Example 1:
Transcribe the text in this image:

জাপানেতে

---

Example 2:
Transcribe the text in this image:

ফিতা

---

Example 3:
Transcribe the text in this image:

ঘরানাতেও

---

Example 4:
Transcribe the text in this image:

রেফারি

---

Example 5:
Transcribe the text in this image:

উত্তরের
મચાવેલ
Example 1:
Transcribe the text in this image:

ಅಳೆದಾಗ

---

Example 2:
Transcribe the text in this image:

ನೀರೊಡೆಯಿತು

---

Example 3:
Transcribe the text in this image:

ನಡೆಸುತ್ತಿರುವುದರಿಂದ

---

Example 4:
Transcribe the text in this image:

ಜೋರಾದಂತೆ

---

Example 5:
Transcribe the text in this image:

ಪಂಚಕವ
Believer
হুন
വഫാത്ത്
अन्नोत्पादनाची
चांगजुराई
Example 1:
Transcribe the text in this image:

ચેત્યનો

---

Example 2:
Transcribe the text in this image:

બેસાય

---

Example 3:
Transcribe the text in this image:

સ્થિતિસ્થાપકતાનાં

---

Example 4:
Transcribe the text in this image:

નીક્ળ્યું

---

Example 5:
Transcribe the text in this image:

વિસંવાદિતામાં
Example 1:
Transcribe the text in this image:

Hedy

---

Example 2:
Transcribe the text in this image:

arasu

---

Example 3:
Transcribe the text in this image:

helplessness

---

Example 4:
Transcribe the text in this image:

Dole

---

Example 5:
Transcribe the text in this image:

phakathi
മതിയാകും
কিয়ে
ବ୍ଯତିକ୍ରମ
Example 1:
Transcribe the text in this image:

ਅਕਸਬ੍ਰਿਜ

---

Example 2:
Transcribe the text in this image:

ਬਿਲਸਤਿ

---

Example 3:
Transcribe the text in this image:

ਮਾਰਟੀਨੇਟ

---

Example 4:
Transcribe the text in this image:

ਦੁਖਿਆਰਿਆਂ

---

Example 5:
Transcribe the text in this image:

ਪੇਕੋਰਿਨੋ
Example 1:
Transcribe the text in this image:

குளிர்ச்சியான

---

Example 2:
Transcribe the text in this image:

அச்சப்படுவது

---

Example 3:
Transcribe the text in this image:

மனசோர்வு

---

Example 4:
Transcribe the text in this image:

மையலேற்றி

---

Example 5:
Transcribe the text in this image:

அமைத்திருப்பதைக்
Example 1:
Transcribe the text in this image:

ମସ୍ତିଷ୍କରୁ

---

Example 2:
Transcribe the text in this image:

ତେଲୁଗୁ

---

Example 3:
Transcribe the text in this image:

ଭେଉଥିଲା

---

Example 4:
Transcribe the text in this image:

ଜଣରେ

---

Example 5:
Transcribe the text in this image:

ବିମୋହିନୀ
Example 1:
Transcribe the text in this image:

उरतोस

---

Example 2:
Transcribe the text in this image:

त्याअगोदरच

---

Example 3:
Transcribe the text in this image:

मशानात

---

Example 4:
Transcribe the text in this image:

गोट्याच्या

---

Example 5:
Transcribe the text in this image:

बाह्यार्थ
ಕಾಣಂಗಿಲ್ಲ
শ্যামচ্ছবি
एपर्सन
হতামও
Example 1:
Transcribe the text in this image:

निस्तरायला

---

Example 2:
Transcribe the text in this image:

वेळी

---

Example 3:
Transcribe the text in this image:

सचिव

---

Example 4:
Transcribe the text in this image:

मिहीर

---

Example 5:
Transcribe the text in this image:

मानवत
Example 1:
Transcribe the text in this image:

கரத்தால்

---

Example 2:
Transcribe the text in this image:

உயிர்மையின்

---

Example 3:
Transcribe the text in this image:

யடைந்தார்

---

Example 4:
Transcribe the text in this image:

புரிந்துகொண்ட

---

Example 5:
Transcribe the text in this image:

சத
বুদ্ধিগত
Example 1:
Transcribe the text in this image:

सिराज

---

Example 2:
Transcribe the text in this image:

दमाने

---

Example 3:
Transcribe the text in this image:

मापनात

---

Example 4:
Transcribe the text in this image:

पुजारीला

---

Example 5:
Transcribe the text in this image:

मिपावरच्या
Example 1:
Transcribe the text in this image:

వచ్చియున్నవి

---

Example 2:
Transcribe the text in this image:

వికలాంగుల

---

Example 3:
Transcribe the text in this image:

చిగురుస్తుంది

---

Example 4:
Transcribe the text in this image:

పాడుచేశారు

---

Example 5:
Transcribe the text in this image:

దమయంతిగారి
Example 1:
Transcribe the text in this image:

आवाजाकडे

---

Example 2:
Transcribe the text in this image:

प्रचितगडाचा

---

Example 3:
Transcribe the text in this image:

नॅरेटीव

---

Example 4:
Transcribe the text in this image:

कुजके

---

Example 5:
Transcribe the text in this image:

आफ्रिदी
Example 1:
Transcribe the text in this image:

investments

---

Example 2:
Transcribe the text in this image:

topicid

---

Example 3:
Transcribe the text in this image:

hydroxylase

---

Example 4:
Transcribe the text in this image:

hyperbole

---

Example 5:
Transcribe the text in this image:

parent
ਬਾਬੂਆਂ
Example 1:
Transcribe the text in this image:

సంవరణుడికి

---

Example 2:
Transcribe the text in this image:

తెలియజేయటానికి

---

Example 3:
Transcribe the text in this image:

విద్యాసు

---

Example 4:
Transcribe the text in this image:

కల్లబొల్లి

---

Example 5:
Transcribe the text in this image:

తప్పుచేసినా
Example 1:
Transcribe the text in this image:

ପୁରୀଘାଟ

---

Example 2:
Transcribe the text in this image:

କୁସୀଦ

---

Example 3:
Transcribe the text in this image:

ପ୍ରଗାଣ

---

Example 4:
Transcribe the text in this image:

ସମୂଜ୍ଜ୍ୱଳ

**Aim of the task**
Copy every line of the records word for word.

**Result for this exercise**
Example 1:
Transcribe the text in this image:

জাপানেতে

---

Example 2:
Transcribe the text in this image:

ফিতা

---

Example 3:
Transcribe the text in this image:

ঘরানাতেও

---

Example 4:
Transcribe the text in this image:

রেফারি

---

Example 5:
Transcribe the text in this image:

উত্তরের
મચાવેલ
Example 1:
Transcribe the text in this image:

ಅಳೆದಾಗ

---

Example 2:
Transcribe the text in this image:

ನೀರೊಡೆಯಿತು

---

Example 3:
Transcribe the text in this image:

ನಡೆಸುತ್ತಿರುವುದರಿಂದ

---

Example 4:
Transcribe the text in this image:

ಜೋರಾದಂತೆ

---

Example 5:
Transcribe the text in this image:

ಪಂಚಕವ
Believer
হুন
വഫാത്ത്
अन्नोत्पादनाची
चांगजुराई
Example 1:
Transcribe the text in this image:

ચેત્યનો

---

Example 2:
Transcribe the text in this image:

બેસાય

---

Example 3:
Transcribe the text in this image:

સ્થિતિસ્થાપકતાનાં

---

Example 4:
Transcribe the text in this image:

નીક્ળ્યું

---

Example 5:
Transcribe the text in this image:

વિસંવાદિતામાં
Example 1:
Transcribe the text in this image:

Hedy

---

Example 2:
Transcribe the text in this image:

arasu

---

Example 3:
Transcribe the text in this image:

helplessness

---

Example 4:
Transcribe the text in this image:

Dole

---

Example 5:
Transcribe the text in this image:

phakathi
മതിയാകും
কিয়ে
ବ୍ଯତିକ୍ରମ
Example 1:
Transcribe the text in this image:

ਅਕਸਬ੍ਰਿਜ

---

Example 2:
Transcribe the text in this image:

ਬਿਲਸਤਿ

---

Example 3:
Transcribe the text in this image:

ਮਾਰਟੀਨੇਟ

---

Example 4:
Transcribe the text in this image:

ਦੁਖਿਆਰਿਆਂ

---

Example 5:
Transcribe the text in this image:

ਪੇਕੋਰਿਨੋ
Example 1:
Transcribe the text in this image:

குளிர்ச்சியான

---

Example 2:
Transcribe the text in this image:

அச்சப்படுவது

---

Example 3:
Transcribe the text in this image:

மனசோர்வு

---

Example 4:
Transcribe the text in this image:

மையலேற்றி

---

Example 5:
Transcribe the text in this image:

அமைத்திருப்பதைக்
Example 1:
Transcribe the text in this image:

ମସ୍ତିଷ୍କରୁ

---

Example 2:
Transcribe the text in this image:

ତେଲୁଗୁ

---

Example 3:
Transcribe the text in this image:

ଭେଉଥିଲା

---

Example 4:
Transcribe the text in this image:

ଜଣରେ

---

Example 5:
Transcribe the text in this image:

ବିମୋହିନୀ
Example 1:
Transcribe the text in this image:

उरतोस

---

Example 2:
Transcribe the text in this image:

त्याअगोदरच

---

Example 3:
Transcribe the text in this image:

मशानात

---

Example 4:
Transcribe the text in this image:

गोट्याच्या

---

Example 5:
Transcribe the text in this image:

बाह्यार्थ
ಕಾಣಂಗಿಲ್ಲ
শ্যামচ্ছবি
एपर्सन
হতামও
Example 1:
Transcribe the text in this image:

निस्तरायला

---

Example 2:
Transcribe the text in this image:

वेळी

---

Example 3:
Transcribe the text in this image:

सचिव

---

Example 4:
Transcribe the text in this image:

मिहीर

---

Example 5:
Transcribe the text in this image:

मानवत
Example 1:
Transcribe the text in this image:

கரத்தால்

---

Example 2:
Transcribe the text in this image:

உயிர்மையின்

---

Example 3:
Transcribe the text in this image:

யடைந்தார்

---

Example 4:
Transcribe the text in this image:

புரிந்துகொண்ட

---

Example 5:
Transcribe the text in this image:

சத
বুদ্ধিগত
Example 1:
Transcribe the text in this image:

सिराज

---

Example 2:
Transcribe the text in this image:

दमाने

---

Example 3:
Transcribe the text in this image:

मापनात

---

Example 4:
Transcribe the text in this image:

पुजारीला

---

Example 5:
Transcribe the text in this image:

मिपावरच्या
Example 1:
Transcribe the text in this image:

వచ్చియున్నవి

---

Example 2:
Transcribe the text in this image:

వికలాంగుల

---

Example 3:
Transcribe the text in this image:

చిగురుస్తుంది

---

Example 4:
Transcribe the text in this image:

పాడుచేశారు

---

Example 5:
Transcribe the text in this image:

దమయంతిగారి
Example 1:
Transcribe the text in this image:

आवाजाकडे

---

Example 2:
Transcribe the text in this image:

प्रचितगडाचा

---

Example 3:
Transcribe the text in this image:

नॅरेटीव

---

Example 4:
Transcribe the text in this image:

कुजके

---

Example 5:
Transcribe the text in this image:

आफ्रिदी
Example 1:
Transcribe the text in this image:

investments

---

Example 2:
Transcribe the text in this image:

topicid

---

Example 3:
Transcribe the text in this image:

hydroxylase

---

Example 4:
Transcribe the text in this image:

hyperbole

---

Example 5:
Transcribe the text in this image:

parent
ਬਾਬੂਆਂ
Example 1:
Transcribe the text in this image:

సంవరణుడికి

---

Example 2:
Transcribe the text in this image:

తెలియజేయటానికి

---

Example 3:
Transcribe the text in this image:

విద్యాసు

---

Example 4:
Transcribe the text in this image:

కల్లబొల్లి

---

Example 5:
Transcribe the text in this image:

తప్పుచేసినా
Example 1:
Transcribe the text in this image:

ପୁରୀଘାଟ

---

Example 2:
Transcribe the text in this image:

କୁସୀଦ

---

Example 3:
Transcribe the text in this image:

ପ୍ରଗାଣ

---

Example 4:
Transcribe the text in this image:

ସମୂଜ୍ଜ୍ୱଳ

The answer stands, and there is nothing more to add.